Equally interesting, the painting of the sea battle of Dan-no-ura shows the ultimate defeat of the Taira by the Minamoto faction. The Taira had taken control of the child emperor Antoku, and when they lost the battle, his grandmother grasped Antoku and jumped into the sea, drowning both of them. Showing the death of an emperor was considered lèse majesté in the Meiji period and this part of the image was obliterated, leaving the wood showing through.
Saimyō-ji Temple is located east of Lake Biwa, on the west flank of the Suzuka Mountains. According to the traditions of the temple, it was founded by the priest Sanshū in the early Heian period. Sanshū is a semi-legendary person, said to be the founder of Mt. Ibuki as a sacred mountain of Shugendō.
According to oral tradition, when Sanshū was on the west side of Lake Biwa he saw purple clouds hovering over the mountain opposite the lake and wondered what it was. So he jumped over Lake Biwa at one bound using his magic powers and came to a pond at the site of today’s Saimyō-ji Temple. A purple light emerged from the pond. When Sanshū prayed there, Yakushi Nyorai, Buddha of healing appeared. Sanshū carved a statue of the deity and founded a temple there. The name of the temple means “light to the west”. It has another name, Ike-ji meaning “temple of the lake”. In 836, Emperor Ninmyō ordered that a proper temple be built there. Land was donated, and various temple buildings were established.
There are no historical documents to prove that it was built in 836, but the existing main hall and three-storied pagoda are consistent with buildings of the Kamakura period, and they appear to have been buildings of considerable size for their time.
The temple grew to control lands worth two-thousand koku of rice, with seventeen buildings and three hundred monks. During the Warring States period, Oda Nobunaga, who had burnt down Enryaku-ji Temple on Mt. Hiei in 1571, also gave the order to burn the Tendai temples in Ōmi that were subsidiary to Mt. Hiei. Saimyō-ji Temple was meant to be destroyed by Nobunaga’s vassals, Niwa Nagahide and Kawajiri Hidetaka. However, alerted to the danger, the monks set fire to the kitchen between the temple gate and the main buildings, making it appear that the temple itself had been consumed by fire. Thus the main hall and pagoda further up the mountain were saved.
Although Saimyō-ji was significantly destroyed during the Warring States period, in the Edo period, the priests Tenkai and Kōkai, and nobleman Mochizuki Yūkan revived it. With the protection of the Tokugawa shogunate, it was gradually restored.
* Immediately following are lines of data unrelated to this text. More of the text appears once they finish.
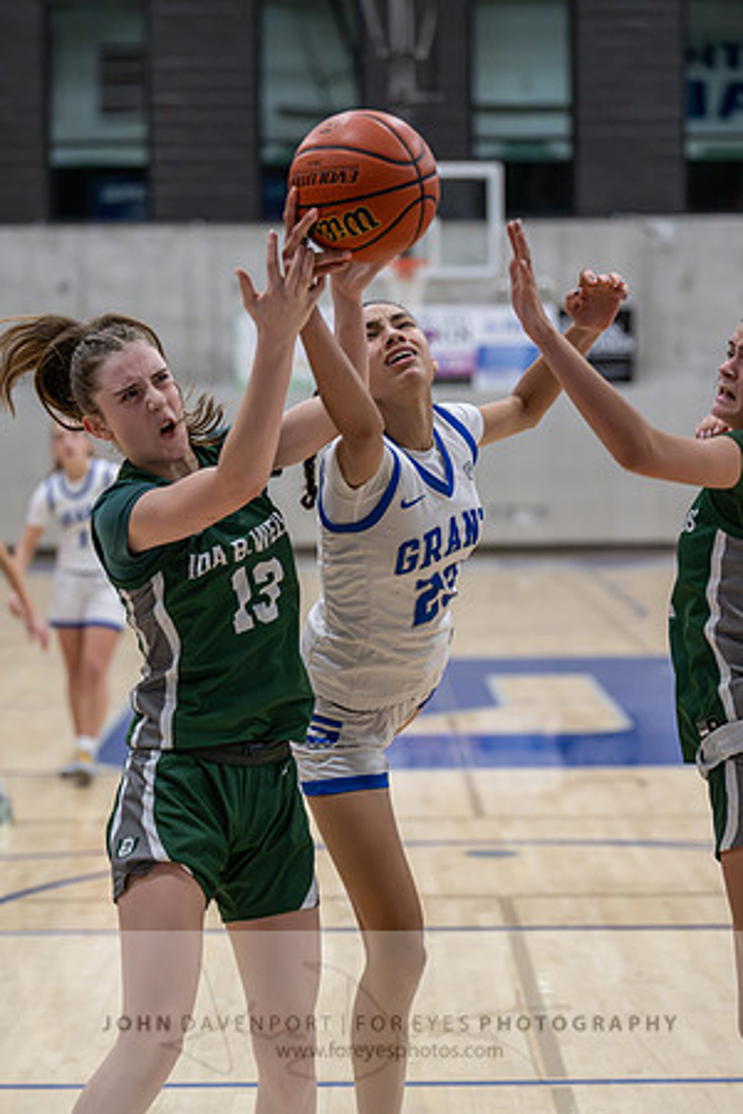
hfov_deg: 14.9
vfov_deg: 22.1
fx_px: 2848
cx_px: 372
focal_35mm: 92
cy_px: 557
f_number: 2.8
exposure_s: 1/1000
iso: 5600
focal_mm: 92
Saimyō-ji is known as one of the most spectacular places for autumn colours in the region. But its mossy, leafy precincts are beautiful in every season. All of the three Kotō Sanzan temples, and nearby Taga Shrine, are rewarding places to visit. The Buddhist statuary and the historic images make this temple a must for anyone interested in the Japanese Buddhist tradition and the history of western Japan.